Marina Silva voltou a reforçar que o setor da agricultura e pecuária não deve “ter medo” dela, pois seu objetivo é fazer do país “uma potência de sustentabilidade, rentabilidade e produtividade”.

A candidata da Rede disse ainda que seu programa de governo consiste em “combinar desenvolvimento com proteção do meio ambiente”.

“Minha convicção é de que os produtores brasileiros estão maduros para fazer uma transição definitiva de uma agricultura extensiva e de baixa produtividade para uma agropecuária produtiva, competitiva e sustentável do ponto de vista econômico, social e ambiental”, disse.

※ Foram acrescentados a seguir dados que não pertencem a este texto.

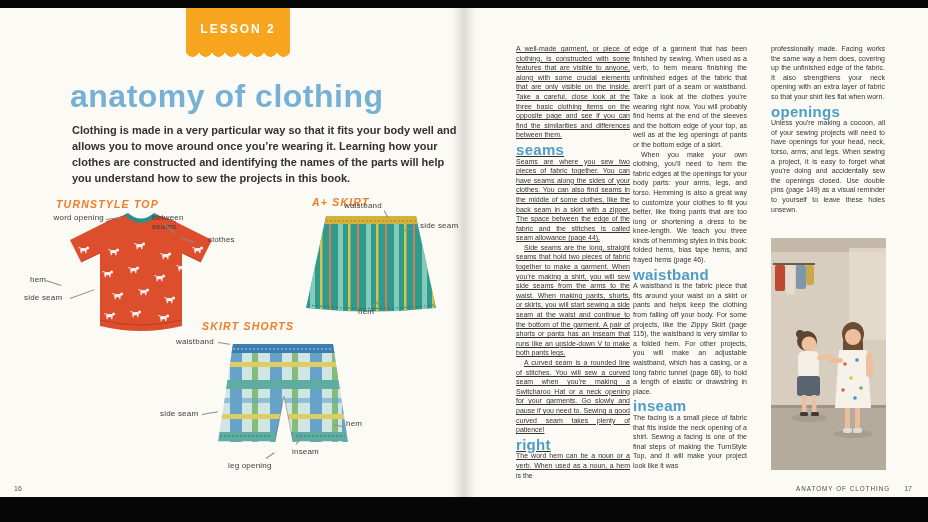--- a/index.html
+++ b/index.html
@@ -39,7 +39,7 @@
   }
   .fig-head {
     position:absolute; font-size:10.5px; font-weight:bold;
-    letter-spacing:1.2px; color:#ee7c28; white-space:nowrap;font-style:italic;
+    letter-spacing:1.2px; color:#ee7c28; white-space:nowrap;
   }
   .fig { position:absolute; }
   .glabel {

Em relação à bancada ruralista do Congresso Nacional, Marina afirmou que vai trabalhar “com o convencimento”. “Quando a gente sabe o que está fazendo e onde estamos pisando, fica mais fácil de resolver os problemas”, disse.

PROPOSTAS

Marina Silva disse que sua prioridade é acabar com a “desigualdade entre os produtores”. Segundo ela, nem todos tem acesso à tecnologia e aos mecanismos que ajudam a desenvolver a agricultura com sustentabilidade.

Suas propostas apresentadas consistem em:

  • ampliar adoção de tecnologias e o uso inteligente de recursos naturais;
  • ampliar o ZEE (zoneamento ecológico-econômico);
  • ampliar a assistência técnica;
  • integrar os vários projetos para que facilite a aquisição do crédito;
  • aumentar o crédito para o Programa ABC no plano safra;
  • apostar na agricultura de baixo carbono;
  • incentivo da agricultura intensiva e semi intensiva;
  • incentivo à agricultura familiar;
  • incentivar a política nacional de irrigação;
  • incentivar a redução do uso de agrotóxicos;
  • investir na infraestrutura do setor;
  • gerar segurança jurídica.

A candidata da Rede também se comprometeu a ampliar o acesso à internet na zona rural, a reduzir a emissão de gases que provocam o efeito estufa e com o desmatamento zero.